(Stored data entries)
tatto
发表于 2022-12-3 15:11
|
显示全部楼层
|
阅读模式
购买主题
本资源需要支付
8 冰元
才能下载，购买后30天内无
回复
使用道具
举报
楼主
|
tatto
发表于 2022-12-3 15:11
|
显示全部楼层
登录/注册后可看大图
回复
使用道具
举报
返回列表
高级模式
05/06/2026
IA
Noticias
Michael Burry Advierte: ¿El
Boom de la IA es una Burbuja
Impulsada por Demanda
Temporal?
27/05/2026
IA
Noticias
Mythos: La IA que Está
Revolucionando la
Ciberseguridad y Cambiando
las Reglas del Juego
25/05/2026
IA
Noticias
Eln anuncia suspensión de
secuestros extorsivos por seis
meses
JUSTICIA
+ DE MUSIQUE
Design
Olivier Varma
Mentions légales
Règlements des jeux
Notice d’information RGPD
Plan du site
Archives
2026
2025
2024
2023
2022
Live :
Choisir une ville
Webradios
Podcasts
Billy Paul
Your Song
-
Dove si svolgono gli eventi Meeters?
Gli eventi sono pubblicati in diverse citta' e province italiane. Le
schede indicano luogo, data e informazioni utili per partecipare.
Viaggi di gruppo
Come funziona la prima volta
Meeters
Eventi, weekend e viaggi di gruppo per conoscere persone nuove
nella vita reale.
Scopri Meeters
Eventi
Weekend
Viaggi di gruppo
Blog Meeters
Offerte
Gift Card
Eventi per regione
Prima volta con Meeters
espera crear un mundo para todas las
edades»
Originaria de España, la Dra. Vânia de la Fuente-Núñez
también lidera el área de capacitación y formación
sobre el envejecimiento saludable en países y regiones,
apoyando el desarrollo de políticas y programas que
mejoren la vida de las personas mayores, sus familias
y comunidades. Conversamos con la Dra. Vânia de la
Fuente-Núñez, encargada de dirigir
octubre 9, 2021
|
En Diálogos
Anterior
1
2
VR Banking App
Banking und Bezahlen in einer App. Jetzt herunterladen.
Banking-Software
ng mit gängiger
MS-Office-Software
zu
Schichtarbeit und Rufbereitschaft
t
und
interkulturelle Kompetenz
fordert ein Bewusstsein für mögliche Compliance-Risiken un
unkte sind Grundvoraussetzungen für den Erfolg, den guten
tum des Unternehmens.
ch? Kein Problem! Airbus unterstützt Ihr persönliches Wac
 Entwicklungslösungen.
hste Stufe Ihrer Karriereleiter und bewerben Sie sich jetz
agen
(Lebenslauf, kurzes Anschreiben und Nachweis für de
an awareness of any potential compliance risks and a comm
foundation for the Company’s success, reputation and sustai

--- Aim of the exercise ---
Each line that contains the string "Vânia" should be copied from the data above.

--- Task answer ---
Originaria de España, la Dra. Vânia de la Fuente-Núñez
y comunidades. Conversamos con la Dra. Vânia de la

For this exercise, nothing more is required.